В одном из наших интервью, Ольга Тобрелутс сказала, что в современном искусстве правилом хорошего тона является толерантность к тому, что делает художник. Но сейчас столько людей вдруг стали считать себя художниками, неужели этого достаточно, чтобы получить вседозволенность?
Ольга Булгакова: Да, тенденция, когда каждый может провозгласить себя художником и делать все, что хочет, тоже таит в себе большую опасность.
Художник всегда находится между нескольких огней – между властью, рынком, зрителем, отношением коллег.
У художника очень много «регуляторов». Например, один художник устраивает выставку с целью продать, другой – с целью показать, что он делает. Во втором случае, это дает гораздо большую свободу. А когда стоит задача коммерческая, то это накладывает некоторые достаточно жесткие критерии отбора.
А расскажите о своем опыте выставок, общения с коллекционерами, галеристами, вне России? Отличается ли их подход?
Ольга Булгакова: Мне показалось, что их отношение к художнику в своей массе более уважительное, но в том что касается арт-бизнеса гораздо более жесткое. На западе очень жестко регулируются отношения художник-галерист и художник-покупатель. Хотя, конечно, на западе институт коллекционирования более традиционен, в том смысле, что там он никогда не прерывался.
Вообще, везде существуют разные уровни коллекционирования. От достаточно примитивного, где функция искусства воспринимается, как чисто декоративная, до коллекционирования, стоящего на более высоком уровне понимания. Художнику, конечно, интереснее второй тип, но и в первом ничего плохого тоже нет. Самый высокий и желанный уровень, в этом смысле, — это музейный показ.
До чего же здорово, что у вас такая возможность есть. Ведь у вас регулярно проходят выставки в ведущих музеях. Но ведь и там наверное есть искусствоведы, кураторы, которые могут задавать свою тему?

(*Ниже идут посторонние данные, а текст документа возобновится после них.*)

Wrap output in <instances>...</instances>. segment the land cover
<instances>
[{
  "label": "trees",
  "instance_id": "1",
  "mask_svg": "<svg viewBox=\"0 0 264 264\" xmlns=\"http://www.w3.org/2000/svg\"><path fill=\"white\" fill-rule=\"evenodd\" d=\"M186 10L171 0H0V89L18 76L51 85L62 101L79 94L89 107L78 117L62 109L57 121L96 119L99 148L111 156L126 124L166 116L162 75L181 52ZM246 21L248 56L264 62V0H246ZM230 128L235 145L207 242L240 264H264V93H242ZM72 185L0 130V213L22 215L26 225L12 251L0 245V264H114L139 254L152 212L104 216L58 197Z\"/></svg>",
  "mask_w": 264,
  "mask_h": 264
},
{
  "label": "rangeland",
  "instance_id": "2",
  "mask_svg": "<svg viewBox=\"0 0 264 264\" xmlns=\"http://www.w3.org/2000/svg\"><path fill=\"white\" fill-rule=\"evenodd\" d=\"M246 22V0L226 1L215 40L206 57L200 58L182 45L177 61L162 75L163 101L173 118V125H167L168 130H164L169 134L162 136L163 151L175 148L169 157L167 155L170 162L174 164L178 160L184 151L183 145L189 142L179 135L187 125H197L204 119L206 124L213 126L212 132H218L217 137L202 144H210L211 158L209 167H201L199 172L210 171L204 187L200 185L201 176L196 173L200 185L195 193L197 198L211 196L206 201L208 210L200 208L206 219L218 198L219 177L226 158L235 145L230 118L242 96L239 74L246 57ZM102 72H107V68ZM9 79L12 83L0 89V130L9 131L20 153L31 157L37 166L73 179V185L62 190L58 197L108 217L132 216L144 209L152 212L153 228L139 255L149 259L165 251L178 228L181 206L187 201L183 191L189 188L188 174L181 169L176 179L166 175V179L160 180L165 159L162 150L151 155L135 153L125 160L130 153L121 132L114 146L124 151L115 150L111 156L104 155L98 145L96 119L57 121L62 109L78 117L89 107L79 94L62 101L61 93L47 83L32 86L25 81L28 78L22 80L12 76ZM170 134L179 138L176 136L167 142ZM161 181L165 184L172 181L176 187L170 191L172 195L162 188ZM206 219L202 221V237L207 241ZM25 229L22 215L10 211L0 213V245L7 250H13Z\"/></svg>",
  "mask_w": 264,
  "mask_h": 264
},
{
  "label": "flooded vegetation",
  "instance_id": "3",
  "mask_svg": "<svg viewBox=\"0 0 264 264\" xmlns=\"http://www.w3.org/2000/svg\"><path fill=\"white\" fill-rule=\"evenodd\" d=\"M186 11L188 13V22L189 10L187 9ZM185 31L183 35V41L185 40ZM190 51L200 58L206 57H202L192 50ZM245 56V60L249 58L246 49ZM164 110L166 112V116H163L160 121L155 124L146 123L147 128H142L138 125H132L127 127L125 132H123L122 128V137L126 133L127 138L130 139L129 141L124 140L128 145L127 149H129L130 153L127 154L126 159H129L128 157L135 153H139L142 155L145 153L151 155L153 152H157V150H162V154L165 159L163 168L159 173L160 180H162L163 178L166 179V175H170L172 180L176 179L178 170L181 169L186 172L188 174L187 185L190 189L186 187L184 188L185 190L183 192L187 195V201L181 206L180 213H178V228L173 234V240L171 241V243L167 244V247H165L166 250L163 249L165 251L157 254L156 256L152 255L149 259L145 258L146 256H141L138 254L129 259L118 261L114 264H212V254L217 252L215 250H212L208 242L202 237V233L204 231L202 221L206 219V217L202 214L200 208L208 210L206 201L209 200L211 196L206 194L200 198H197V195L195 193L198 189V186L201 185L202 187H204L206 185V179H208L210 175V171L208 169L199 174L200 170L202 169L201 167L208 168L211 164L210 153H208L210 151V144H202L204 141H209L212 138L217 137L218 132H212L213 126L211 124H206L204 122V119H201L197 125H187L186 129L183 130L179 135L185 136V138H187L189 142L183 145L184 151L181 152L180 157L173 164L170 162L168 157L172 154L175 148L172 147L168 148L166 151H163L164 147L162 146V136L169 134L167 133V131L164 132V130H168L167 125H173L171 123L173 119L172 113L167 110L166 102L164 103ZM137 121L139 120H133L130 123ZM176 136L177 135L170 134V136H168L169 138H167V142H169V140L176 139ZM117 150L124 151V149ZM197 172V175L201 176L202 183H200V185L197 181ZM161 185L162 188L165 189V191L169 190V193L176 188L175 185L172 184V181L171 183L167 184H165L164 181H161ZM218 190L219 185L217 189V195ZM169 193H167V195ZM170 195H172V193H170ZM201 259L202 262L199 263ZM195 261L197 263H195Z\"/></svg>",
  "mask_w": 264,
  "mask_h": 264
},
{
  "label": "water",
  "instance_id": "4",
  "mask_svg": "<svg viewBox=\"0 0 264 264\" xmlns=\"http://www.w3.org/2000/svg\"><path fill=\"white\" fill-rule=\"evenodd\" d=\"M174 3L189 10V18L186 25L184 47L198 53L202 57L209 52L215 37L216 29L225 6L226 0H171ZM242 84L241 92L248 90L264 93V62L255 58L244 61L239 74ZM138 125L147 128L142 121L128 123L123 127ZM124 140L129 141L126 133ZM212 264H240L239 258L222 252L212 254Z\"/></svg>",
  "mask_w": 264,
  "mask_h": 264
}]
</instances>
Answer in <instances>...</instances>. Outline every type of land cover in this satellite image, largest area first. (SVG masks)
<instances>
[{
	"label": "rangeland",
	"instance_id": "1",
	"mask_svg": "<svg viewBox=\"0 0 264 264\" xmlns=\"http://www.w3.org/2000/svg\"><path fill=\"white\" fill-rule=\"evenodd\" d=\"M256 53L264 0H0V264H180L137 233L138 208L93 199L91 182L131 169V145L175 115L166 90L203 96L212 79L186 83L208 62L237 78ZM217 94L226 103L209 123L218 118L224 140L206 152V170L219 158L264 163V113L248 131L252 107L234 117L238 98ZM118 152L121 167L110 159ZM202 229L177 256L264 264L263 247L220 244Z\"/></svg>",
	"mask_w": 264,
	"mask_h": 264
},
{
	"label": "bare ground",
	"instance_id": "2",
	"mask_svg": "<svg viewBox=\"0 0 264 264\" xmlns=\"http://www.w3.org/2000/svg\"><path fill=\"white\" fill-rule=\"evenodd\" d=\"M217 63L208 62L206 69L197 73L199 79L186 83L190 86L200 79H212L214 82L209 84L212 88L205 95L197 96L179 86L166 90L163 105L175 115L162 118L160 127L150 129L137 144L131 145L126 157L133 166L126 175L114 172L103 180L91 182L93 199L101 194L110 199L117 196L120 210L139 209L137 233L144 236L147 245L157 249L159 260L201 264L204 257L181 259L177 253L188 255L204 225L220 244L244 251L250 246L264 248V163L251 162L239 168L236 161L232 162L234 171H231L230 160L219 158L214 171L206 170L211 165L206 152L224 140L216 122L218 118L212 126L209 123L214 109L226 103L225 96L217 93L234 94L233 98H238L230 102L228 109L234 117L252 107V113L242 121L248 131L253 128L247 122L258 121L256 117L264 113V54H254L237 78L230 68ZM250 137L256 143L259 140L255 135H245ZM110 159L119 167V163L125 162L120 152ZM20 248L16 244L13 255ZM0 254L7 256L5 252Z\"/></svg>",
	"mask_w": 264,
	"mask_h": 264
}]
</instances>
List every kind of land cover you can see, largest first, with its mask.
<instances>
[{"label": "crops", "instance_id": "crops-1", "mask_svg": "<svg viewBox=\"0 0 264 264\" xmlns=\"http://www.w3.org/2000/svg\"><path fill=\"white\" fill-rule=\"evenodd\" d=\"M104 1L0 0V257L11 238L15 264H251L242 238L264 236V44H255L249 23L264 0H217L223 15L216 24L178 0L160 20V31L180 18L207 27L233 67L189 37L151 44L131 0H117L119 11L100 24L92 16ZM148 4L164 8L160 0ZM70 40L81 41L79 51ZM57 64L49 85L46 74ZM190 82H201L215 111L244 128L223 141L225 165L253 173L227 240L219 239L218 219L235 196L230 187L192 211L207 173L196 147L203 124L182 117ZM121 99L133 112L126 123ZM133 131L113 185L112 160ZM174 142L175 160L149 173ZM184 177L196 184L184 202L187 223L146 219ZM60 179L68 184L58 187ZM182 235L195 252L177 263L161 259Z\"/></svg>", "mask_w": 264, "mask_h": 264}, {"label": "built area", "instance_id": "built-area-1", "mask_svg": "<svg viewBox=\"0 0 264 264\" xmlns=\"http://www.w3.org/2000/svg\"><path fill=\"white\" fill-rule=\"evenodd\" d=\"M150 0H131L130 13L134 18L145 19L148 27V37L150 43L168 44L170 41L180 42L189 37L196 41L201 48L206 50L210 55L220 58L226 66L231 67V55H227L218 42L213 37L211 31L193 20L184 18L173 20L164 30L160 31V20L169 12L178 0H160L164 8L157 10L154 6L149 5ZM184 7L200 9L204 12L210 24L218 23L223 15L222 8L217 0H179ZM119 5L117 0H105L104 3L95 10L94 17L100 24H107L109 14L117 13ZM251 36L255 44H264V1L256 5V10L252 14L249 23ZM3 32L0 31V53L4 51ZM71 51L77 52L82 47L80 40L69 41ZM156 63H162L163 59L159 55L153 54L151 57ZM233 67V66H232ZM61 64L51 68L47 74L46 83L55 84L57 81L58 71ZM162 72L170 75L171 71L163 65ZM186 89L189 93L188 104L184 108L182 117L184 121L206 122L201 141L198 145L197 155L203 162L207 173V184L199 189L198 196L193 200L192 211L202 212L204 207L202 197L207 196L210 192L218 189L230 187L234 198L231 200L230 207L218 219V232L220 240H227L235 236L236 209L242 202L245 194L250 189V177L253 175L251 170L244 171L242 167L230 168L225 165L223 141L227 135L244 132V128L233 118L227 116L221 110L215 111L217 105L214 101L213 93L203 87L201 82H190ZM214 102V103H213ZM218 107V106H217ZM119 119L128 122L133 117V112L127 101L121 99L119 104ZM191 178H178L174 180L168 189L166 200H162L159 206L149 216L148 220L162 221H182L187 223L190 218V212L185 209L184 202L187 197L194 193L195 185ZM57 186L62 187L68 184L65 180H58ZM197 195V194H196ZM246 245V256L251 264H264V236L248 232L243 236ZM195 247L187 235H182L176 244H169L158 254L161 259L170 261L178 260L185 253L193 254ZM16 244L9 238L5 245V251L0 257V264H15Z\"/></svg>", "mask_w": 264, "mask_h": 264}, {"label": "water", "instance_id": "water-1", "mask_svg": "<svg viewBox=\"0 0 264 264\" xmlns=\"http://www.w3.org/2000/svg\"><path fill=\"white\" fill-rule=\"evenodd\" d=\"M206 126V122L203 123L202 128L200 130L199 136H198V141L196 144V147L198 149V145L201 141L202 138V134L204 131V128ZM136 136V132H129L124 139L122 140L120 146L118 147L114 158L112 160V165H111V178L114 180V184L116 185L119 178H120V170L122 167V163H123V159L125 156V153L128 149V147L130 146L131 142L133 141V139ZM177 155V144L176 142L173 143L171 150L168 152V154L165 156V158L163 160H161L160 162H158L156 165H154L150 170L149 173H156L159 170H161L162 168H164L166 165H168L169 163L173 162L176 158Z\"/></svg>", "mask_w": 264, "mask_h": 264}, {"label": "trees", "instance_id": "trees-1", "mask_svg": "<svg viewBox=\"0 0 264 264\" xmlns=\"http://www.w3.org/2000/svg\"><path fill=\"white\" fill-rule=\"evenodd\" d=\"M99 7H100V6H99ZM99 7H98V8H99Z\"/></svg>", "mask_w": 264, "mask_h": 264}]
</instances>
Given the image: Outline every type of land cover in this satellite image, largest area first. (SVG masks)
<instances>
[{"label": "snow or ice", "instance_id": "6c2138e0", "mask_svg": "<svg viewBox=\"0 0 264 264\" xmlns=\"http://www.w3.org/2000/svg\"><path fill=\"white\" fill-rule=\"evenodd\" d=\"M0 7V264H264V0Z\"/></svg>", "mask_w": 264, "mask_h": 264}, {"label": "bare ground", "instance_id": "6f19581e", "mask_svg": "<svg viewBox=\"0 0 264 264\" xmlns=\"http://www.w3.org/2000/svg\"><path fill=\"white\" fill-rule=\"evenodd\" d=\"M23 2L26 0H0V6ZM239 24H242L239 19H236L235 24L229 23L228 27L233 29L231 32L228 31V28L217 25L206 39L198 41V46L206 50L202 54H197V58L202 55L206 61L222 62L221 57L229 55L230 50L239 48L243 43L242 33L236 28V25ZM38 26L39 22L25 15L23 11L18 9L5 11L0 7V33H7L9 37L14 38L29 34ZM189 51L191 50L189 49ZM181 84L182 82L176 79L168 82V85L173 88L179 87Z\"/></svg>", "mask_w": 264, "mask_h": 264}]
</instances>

Ольга Булгакова: Я с таким не сталкивалась. Все-таки музеи приглашают художника, который им интересен и доверяют ему.
И даже делают закупки?
Ольга Булгакова: Ну сейчас, сами видите какая ситуация с деньгами у государства …
Ваши работы ведь очень дорогостоящие, есть открытая статистика на рынке, как вы этого добились?
Ольга Булгакова: Что касается арт-рынка – это абсолютно не мой конек. Я знаю, слышу, что какие-то мои работы мелькают на каких-то аукционах. Но это происходит уже без моего участия, на, так сказать, вторичном рынке.